I find God in other people

Cardinal Cormac Murphy-O’Connor talks about female priests, gay marriage and connecting to the sacred

By Maggie Fergusson

Teachers resorted to megaphones at the Hay Festival yesterday. With hours to go before the half-term bell, their pupils—several hundred of them—thronged the walkways between tents, eking out their lunch money in the cafés and turning cartwheels on the verges, before lifting off like a giant flock of birds at the end of the afternoon.

In a moment of calm after their departure, Cardinal Cormac Murphy-O’Connor, former head of the Roman Catholic Church in England and Wales (a glimpse of crimson peeping from under his black V-neck), took to the Telegraph stage in front of an audience of nearly 1000, to be interviewed by Rosie Boycott. I quailed for him. He’s 82, his hands shake, and his expression in repose is slightly haunted. Back in the 1970s, while he was rector of a seminary, training men for the priesthood, Boycott was founding the feminist magazine Spare Rib. I didn’t expect her to cut him much slack when it came to discussing some of the thornier issues he tackles in his new memoir, “An English Spring”.
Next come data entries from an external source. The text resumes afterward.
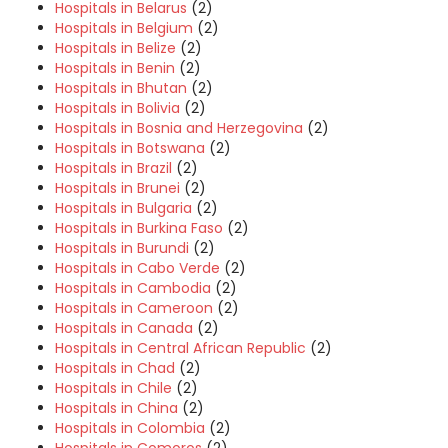
Hospitals in Belarus
(2)
Hospitals in Belgium
(2)
Hospitals in Belize
(2)
Hospitals in Benin
(2)
Hospitals in Bhutan
(2)
Hospitals in Bolivia
(2)
Hospitals in Bosnia and Herzegovina
(2)
Hospitals in Botswana
(2)
Hospitals in Brazil
(2)
Hospitals in Brunei
(2)
Hospitals in Bulgaria
(2)
Hospitals in Burkina Faso
(2)
Hospitals in Burundi
(2)
Hospitals in Cabo Verde
(2)
Hospitals in Cambodia
(2)
Hospitals in Cameroon
(2)
Hospitals in Canada
(2)
Hospitals in Central African Republic
(2)
Hospitals in Chad
(2)
Hospitals in Chile
(2)
Hospitals in China
(2)
Hospitals in Colombia
(2)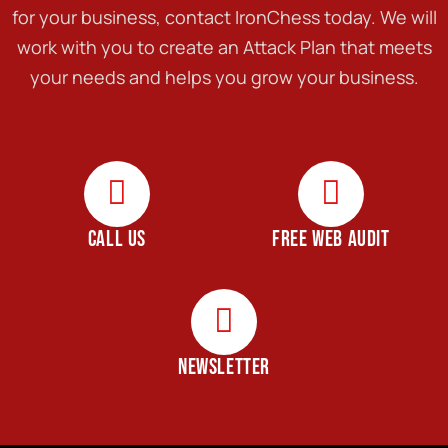
for your business, contact IronChess today. We will
work with you to create an Attack Plan that meets
your needs and helps you grow your business.
CALL US
FREE WEB AUDIT
NEWSLETTER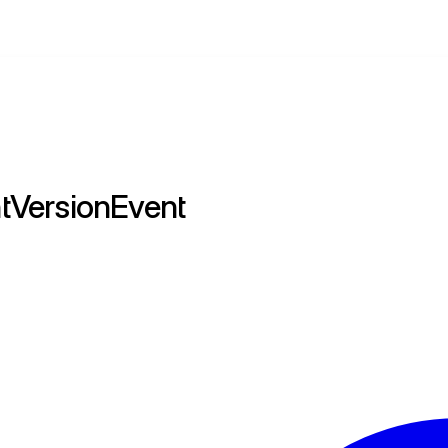
tVersionEvent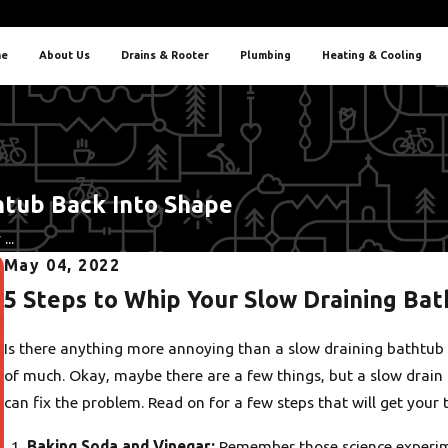
e
About Us
Drains & Rooter
Plumbing
Heating & Cooling
htub Back Into Shape
...
May 04, 2022
5 Steps to Whip Your Slow Draining Ba
Is there anything more annoying than a slow draining bathtub 
of much. Okay, maybe there are a few things, but a slow drain 
can fix the problem. Read on for a few steps that will get your 
Baking Soda and Vinegar:
Remember those science experime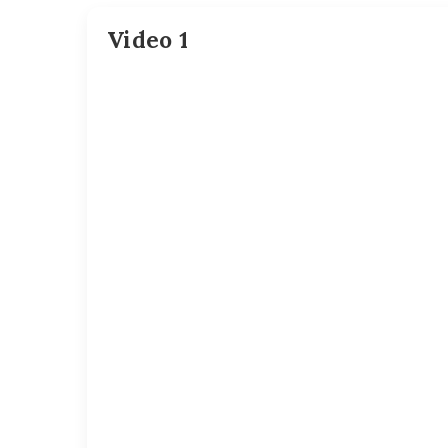
Video 1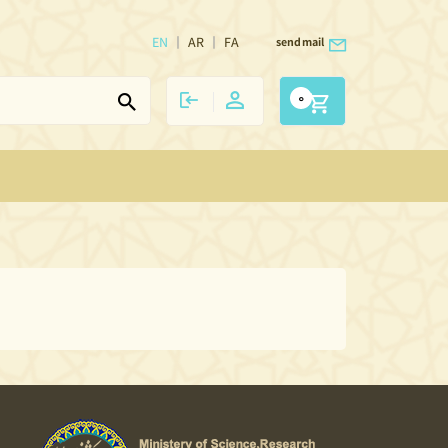
EN
AR
FA
send mail
0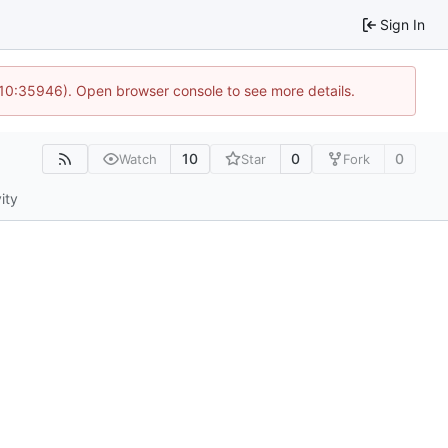
Sign In
 10:35946). Open browser console to see more details.
10
0
0
Watch
Star
Fork
ity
But she began by taking him over some easy jumps—so much so that I wondered whether she’d ever get to the child-abuse scandal at the heart of the book. We learned what it was like to be part of the election of a new pope: how every cardinal has a couple of names up his sleeve in case he’s picked (in a wild moment, he’d wondered about “Cormac the First”); that, when the new pope emerges from the conclave, the Vatican tailor stands waiting in the wings bearing three white cassocks: large, medium and small.

Then, with both cardinal and audience lulled, the heat was turned up. In a church so bound by tradition, Boycott asked, what scope was there for change—particularly on the question of women priests? Here the cardinal was firm, if baffling: “Ever since the time of the Lord, priests have always been men. The pope hasn’t the authority to change that”. He was equally unbending on the Irish vote on gay marriage: “I hope it’s a NO. I think marriage is marriage—and that means a man, a woman, and children. You can say that gay union is the same; I don’t think it is.” But he talked of contraception as an issue on which “every priest must act as a pastor” (which I took to mean “must make up his own mind”), and suggested that it might not be long before the church allowed Catholic priests to marry.

And then to child abuse. In the summer of 2000, shortly after he’d become cardinal, it emerged that Murphy-O’Connor had, some years earlier, allowed a known paedophile, Michael Hill, to continue serving as a priest in his diocese. He was fully aware of Hill’s record, but when faced by Hill crying, and begging on his knees to be allowed to continue as a priest, he appointed him chaplain at Gatwick Airport—a ministry in which he thought there would be little opportunity for further misdemeanor. Hill quickly offended again, has since served two prison sentences, and has left Murphy-O’Connor with a burden of shame he will carry to the grave. There was little doubting the sincerity of his remorse: “I was very wrong. I should have reported him to the police and the social services. I didn’t. I will always look back on my decision with sorrow and shame.”

In the wake of the scandal, he’d commissioned the Nolan Report, whose 76 recommendations had been adopted by all the bishops of England and Wales. He was optimistic that it had engendered “a culture of safeguarding” which would make it difficult for anything like the Michael Hill scandal to happen again.

The Cardinal’s honesty, and lack of spin, meant that when it came to questions from the audience, there was a marked lack of aggression, even from those who clearly didn’t share his beliefs. We moved again over women priests, gay marriage and the vexed question of gay adoption. But one final question was more transcendental: “Have you had a connection to the sacred, and, if so, what does it look like?” His answer, after some reflection, took the form of an anecdote about a party he’d given when bishop of Arundel and Brighton, at which he’d watched a bank manager, whose wife was an invalid, dancing with his disabled daughter. “I saw in him love and pain, and it was as if the pain in his life contributed to his love, and the love to his pain. I saw in him the face of Christ. I find God in other people.”